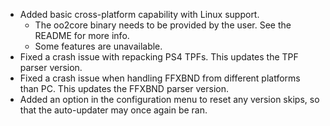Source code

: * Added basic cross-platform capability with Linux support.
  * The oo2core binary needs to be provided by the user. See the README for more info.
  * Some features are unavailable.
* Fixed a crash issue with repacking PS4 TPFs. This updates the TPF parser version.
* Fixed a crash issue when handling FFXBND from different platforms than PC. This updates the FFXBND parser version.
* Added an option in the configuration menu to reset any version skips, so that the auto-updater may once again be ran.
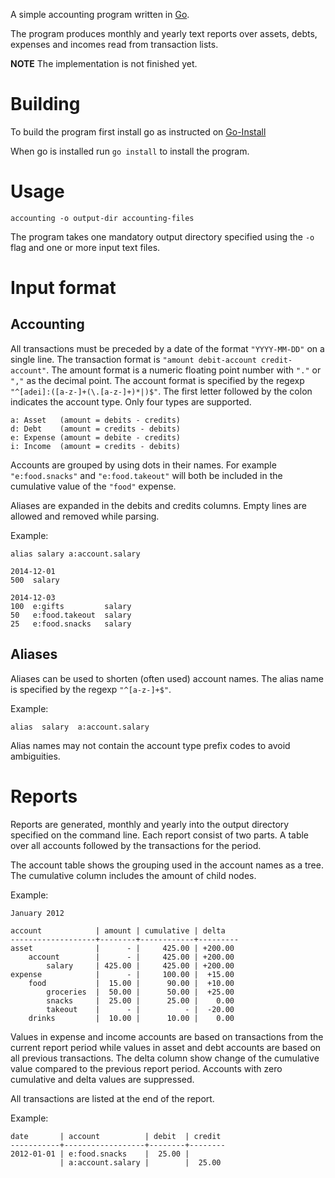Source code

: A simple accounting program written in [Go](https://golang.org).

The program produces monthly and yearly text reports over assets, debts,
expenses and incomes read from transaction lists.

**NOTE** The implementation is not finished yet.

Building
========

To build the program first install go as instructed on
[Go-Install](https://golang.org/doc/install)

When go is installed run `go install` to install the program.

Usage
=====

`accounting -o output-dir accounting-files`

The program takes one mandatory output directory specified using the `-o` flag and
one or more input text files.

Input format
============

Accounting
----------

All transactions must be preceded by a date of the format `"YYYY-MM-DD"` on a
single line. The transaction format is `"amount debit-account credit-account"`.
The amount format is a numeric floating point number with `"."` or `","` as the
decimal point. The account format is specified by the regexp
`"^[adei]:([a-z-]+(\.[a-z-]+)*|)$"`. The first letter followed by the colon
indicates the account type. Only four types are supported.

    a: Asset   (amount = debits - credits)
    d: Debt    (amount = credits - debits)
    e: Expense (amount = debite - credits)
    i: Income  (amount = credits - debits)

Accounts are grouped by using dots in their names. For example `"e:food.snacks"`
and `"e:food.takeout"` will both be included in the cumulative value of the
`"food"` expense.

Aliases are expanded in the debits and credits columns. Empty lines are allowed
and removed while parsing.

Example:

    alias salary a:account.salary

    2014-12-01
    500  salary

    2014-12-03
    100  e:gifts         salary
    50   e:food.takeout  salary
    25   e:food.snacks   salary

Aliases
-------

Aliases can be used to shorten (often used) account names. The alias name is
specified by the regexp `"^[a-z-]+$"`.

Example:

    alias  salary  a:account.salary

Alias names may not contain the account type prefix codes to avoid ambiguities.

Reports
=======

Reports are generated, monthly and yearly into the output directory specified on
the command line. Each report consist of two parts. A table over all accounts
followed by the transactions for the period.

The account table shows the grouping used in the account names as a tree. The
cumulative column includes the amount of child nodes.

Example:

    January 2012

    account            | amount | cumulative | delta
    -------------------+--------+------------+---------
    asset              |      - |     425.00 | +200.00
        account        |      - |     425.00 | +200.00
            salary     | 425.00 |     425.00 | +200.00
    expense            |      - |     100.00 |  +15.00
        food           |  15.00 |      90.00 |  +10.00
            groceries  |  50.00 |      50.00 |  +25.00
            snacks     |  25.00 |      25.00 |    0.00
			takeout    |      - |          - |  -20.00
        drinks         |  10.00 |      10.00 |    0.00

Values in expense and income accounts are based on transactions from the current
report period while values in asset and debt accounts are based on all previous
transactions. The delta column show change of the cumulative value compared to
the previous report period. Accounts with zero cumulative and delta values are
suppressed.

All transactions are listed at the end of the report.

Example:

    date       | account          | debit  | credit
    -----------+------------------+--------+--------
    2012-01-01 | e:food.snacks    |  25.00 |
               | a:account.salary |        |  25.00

━━━━━━

__Aim of the exercise__
For this exercise, reproduce exactly each line from the one containing "All transactions are" through the last line of the data, and no others.

__Written solution__
All transactions are listed at the end of the report.

Example:

    date       | account          | debit  | credit
    -----------+------------------+--------+--------
    2012-01-01 | e:food.snacks    |  25.00 |
               | a:account.salary |        |  25.00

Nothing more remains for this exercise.